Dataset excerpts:
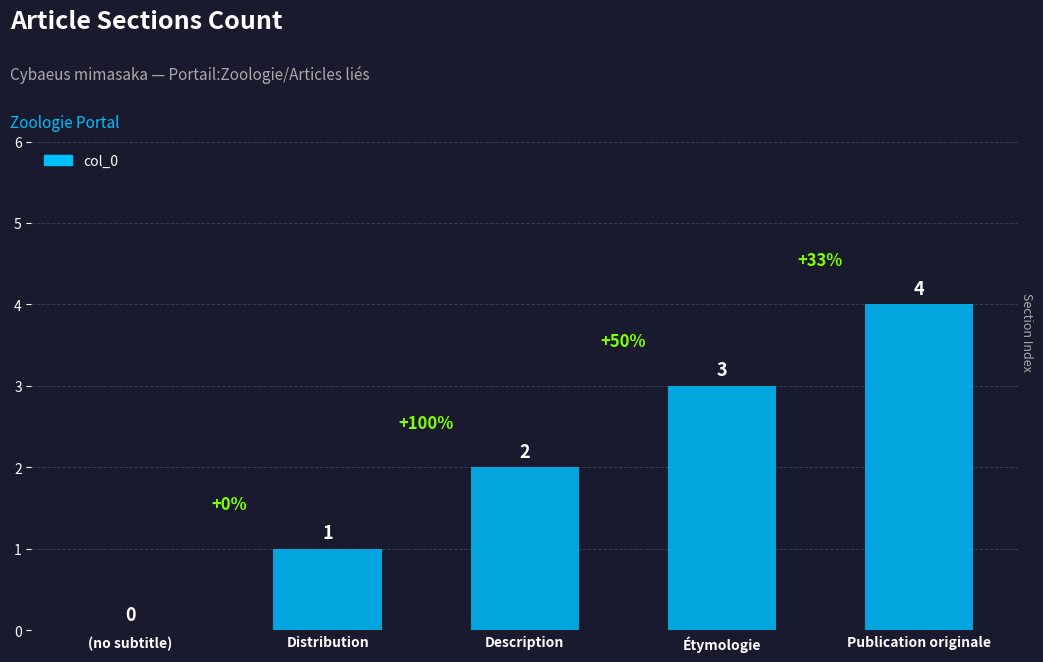

Where is the data nearest to the value 2?

Description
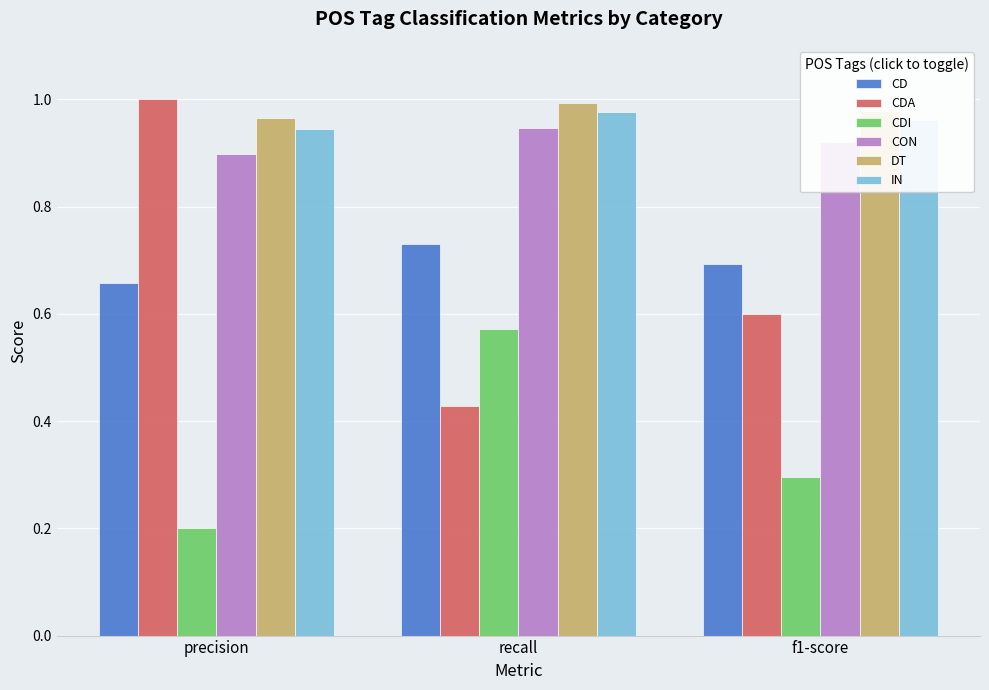

Which series changed the most between precision and f1-score?

CDA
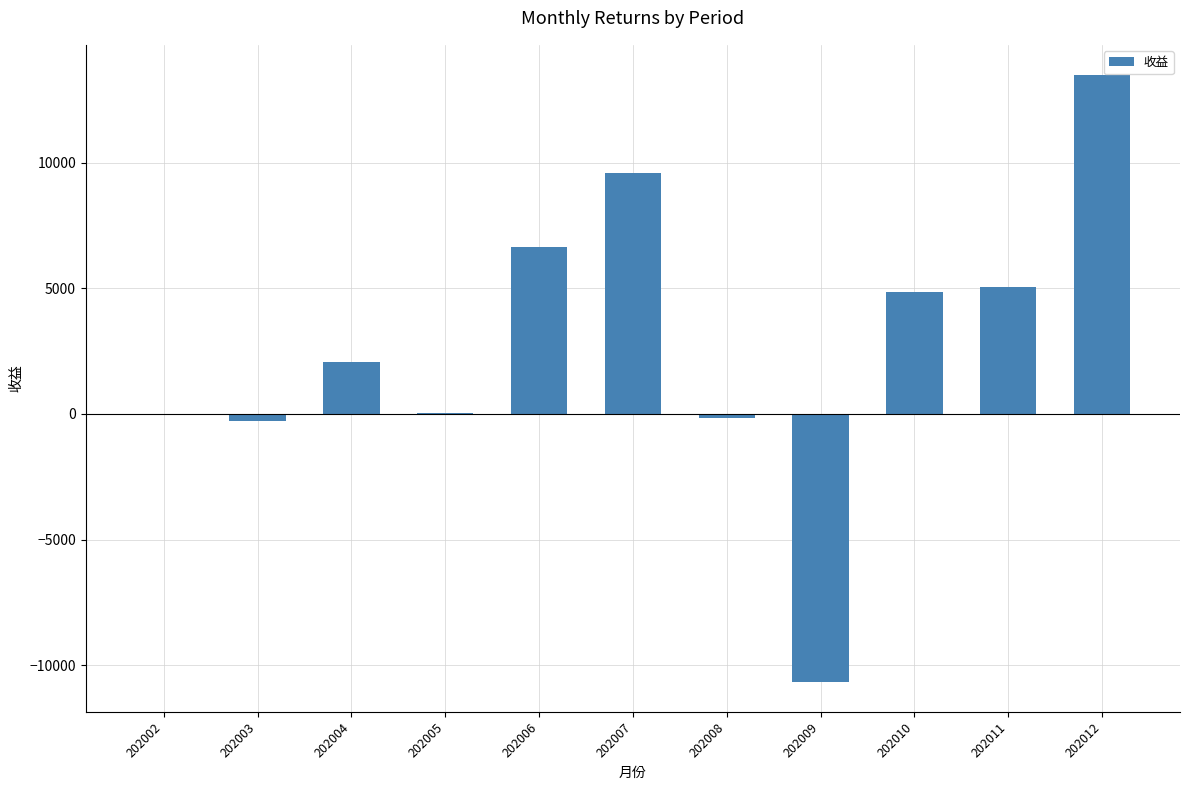

At which label is the value closest to 1416?

202004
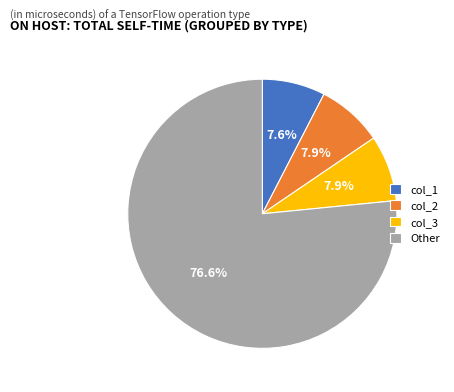

Between Other and col_3, which is larger?

Other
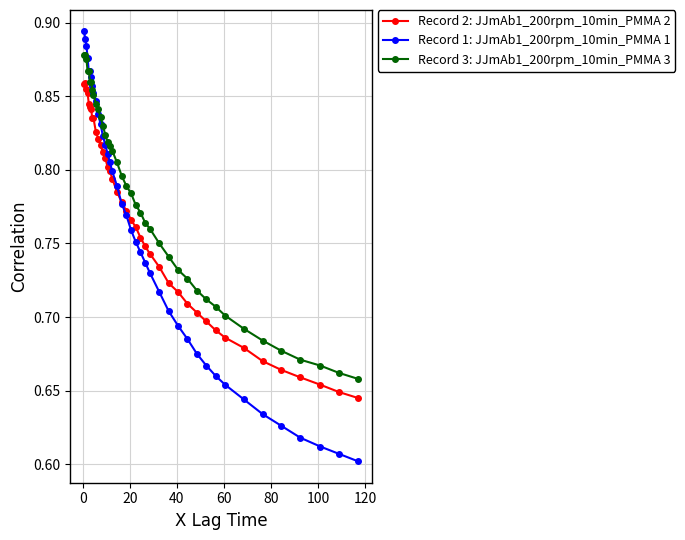

Which series has the largest total across all categories?

Record 3: JJmAb1_200rpm_10min_PMMA 3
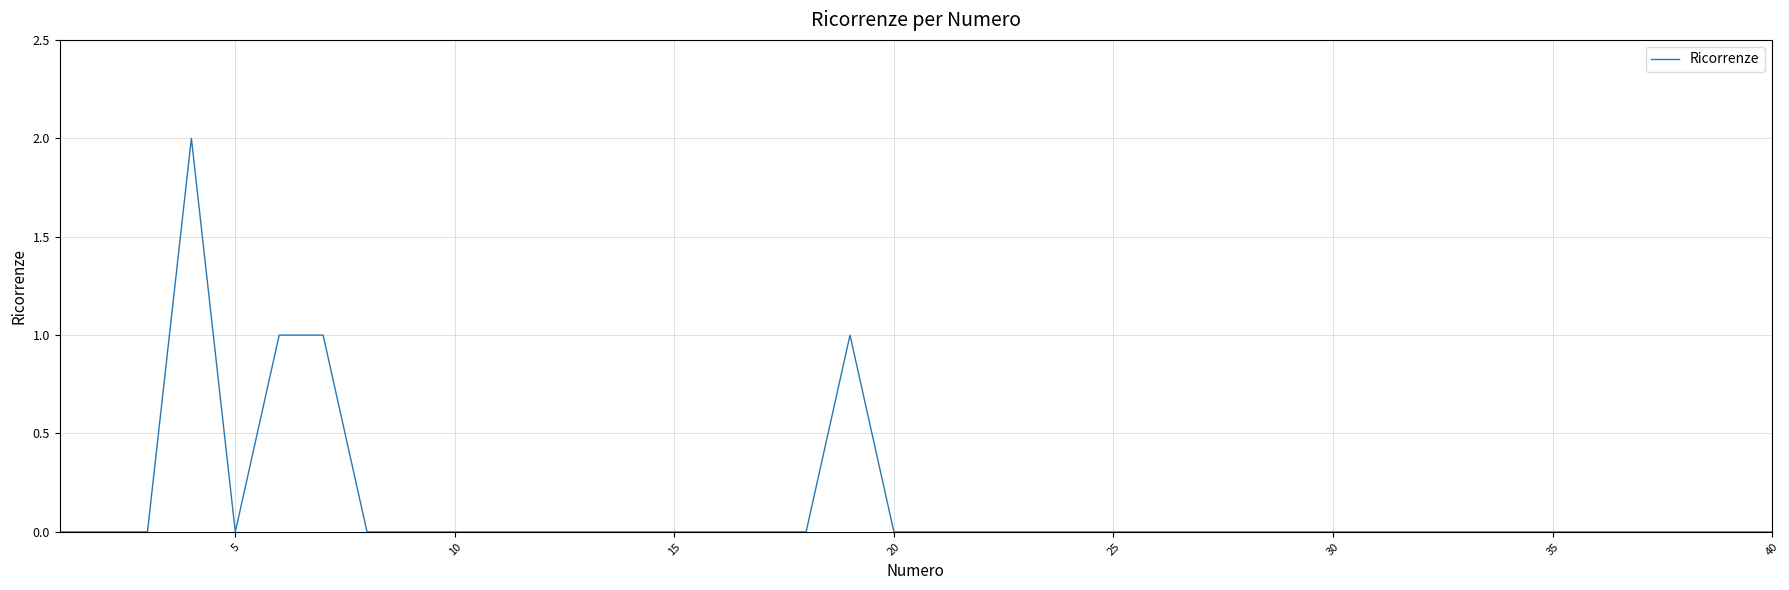

Does the chart display data point markers on the line(s)?

No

> Goal of the exercise
Rewrite the material above without the pictures, swapping "Which series" for "What series" and keeping everything else unchanged.

> Task output
Where is the data nearest to the value 2?

Description

What series changed the most between precision and f1-score?

CDA

At which label is the value closest to 1416?

202004

Between Other and col_3, which is larger?

Other

What series has the largest total across all categories?

Record 3: JJmAb1_200rpm_10min_PMMA 3

Does the chart display data point markers on the line(s)?

No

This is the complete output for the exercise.